_YOUR INSTRUCTIONS_: Write out each of the entries below word for word, keeping every character and line break unchanged.

Stored dataset items:
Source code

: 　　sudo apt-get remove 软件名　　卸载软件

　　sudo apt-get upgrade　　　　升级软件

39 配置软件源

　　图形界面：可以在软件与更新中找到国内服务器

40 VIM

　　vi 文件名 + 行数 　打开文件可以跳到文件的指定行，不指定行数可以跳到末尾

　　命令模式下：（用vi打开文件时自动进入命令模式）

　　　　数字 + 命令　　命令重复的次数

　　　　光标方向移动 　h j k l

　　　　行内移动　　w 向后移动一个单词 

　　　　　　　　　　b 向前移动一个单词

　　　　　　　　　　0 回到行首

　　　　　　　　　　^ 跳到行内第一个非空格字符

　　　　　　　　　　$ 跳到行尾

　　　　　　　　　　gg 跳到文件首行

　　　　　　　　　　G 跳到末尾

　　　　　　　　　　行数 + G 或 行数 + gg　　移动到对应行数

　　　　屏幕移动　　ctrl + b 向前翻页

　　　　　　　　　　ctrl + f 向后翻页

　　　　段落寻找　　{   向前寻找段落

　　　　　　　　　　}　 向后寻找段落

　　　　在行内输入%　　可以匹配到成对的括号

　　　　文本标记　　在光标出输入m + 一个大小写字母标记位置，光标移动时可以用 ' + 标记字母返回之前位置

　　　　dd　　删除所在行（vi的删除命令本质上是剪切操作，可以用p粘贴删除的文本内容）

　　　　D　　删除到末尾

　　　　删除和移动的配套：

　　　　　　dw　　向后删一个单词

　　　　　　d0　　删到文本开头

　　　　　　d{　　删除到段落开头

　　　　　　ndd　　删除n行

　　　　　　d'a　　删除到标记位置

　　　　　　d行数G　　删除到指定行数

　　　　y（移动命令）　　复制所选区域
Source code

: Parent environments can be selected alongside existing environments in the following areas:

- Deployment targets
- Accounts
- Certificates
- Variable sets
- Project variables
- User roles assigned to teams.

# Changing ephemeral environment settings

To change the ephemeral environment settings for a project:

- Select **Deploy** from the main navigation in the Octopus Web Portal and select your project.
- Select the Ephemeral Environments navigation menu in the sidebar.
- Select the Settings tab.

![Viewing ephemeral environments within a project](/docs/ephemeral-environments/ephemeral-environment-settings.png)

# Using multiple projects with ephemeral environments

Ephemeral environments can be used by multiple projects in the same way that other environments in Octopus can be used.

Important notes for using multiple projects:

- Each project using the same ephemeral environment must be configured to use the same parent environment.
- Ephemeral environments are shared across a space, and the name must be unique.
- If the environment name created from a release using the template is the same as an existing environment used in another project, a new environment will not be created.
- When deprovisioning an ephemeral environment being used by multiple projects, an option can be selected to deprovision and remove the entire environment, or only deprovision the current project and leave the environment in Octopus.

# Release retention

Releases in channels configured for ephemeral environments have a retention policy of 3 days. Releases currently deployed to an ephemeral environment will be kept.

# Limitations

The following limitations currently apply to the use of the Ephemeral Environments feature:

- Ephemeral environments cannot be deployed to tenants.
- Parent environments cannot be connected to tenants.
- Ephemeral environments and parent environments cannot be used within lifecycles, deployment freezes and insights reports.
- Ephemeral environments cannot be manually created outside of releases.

_RESPONSE TO THIS TASK_:
Source code

: 　　sudo apt-get remove 软件名　　卸载软件

　　sudo apt-get upgrade　　　　升级软件

39 配置软件源

　　图形界面：可以在软件与更新中找到国内服务器

40 VIM

　　vi 文件名 + 行数 　打开文件可以跳到文件的指定行，不指定行数可以跳到末尾

　　命令模式下：（用vi打开文件时自动进入命令模式）

　　　　数字 + 命令　　命令重复的次数

　　　　光标方向移动 　h j k l

　　　　行内移动　　w 向后移动一个单词 

　　　　　　　　　　b 向前移动一个单词

　　　　　　　　　　0 回到行首

　　　　　　　　　　^ 跳到行内第一个非空格字符

　　　　　　　　　　$ 跳到行尾

　　　　　　　　　　gg 跳到文件首行

　　　　　　　　　　G 跳到末尾

　　　　　　　　　　行数 + G 或 行数 + gg　　移动到对应行数

　　　　屏幕移动　　ctrl + b 向前翻页

　　　　　　　　　　ctrl + f 向后翻页

　　　　段落寻找　　{   向前寻找段落

　　　　　　　　　　}　 向后寻找段落

　　　　在行内输入%　　可以匹配到成对的括号

　　　　文本标记　　在光标出输入m + 一个大小写字母标记位置，光标移动时可以用 ' + 标记字母返回之前位置

　　　　dd　　删除所在行（vi的删除命令本质上是剪切操作，可以用p粘贴删除的文本内容）

　　　　D　　删除到末尾

　　　　删除和移动的配套：

　　　　　　dw　　向后删一个单词

　　　　　　d0　　删到文本开头

　　　　　　d{　　删除到段落开头

　　　　　　ndd　　删除n行

　　　　　　d'a　　删除到标记位置

　　　　　　d行数G　　删除到指定行数

　　　　y（移动命令）　　复制所选区域
Source code

: Parent environments can be selected alongside existing environments in the following areas:

- Deployment targets
- Accounts
- Certificates
- Variable sets
- Project variables
- User roles assigned to teams.

# Changing ephemeral environment settings

To change the ephemeral environment settings for a project:

- Select **Deploy** from the main navigation in the Octopus Web Portal and select your project.
- Select the Ephemeral Environments navigation menu in the sidebar.
- Select the Settings tab.

![Viewing ephemeral environments within a project](/docs/ephemeral-environments/ephemeral-environment-settings.png)

# Using multiple projects with ephemeral environments

Ephemeral environments can be used by multiple projects in the same way that other environments in Octopus can be used.

Important notes for using multiple projects:

- Each project using the same ephemeral environment must be configured to use the same parent environment.
- Ephemeral environments are shared across a space, and the name must be unique.
- If the environment name created from a release using the template is the same as an existing environment used in another project, a new environment will not be created.
- When deprovisioning an ephemeral environment being used by multiple projects, an option can be selected to deprovision and remove the entire environment, or only deprovision the current project and leave the environment in Octopus.

# Release retention

Releases in channels configured for ephemeral environments have a retention policy of 3 days. Releases currently deployed to an ephemeral environment will be kept.

# Limitations

The following limitations currently apply to the use of the Ephemeral Environments feature:

- Ephemeral environments cannot be deployed to tenants.
- Parent environments cannot be connected to tenants.
- Ephemeral environments and parent environments cannot be used within lifecycles, deployment freezes and insights reports.
- Ephemeral environments cannot be manually created outside of releases.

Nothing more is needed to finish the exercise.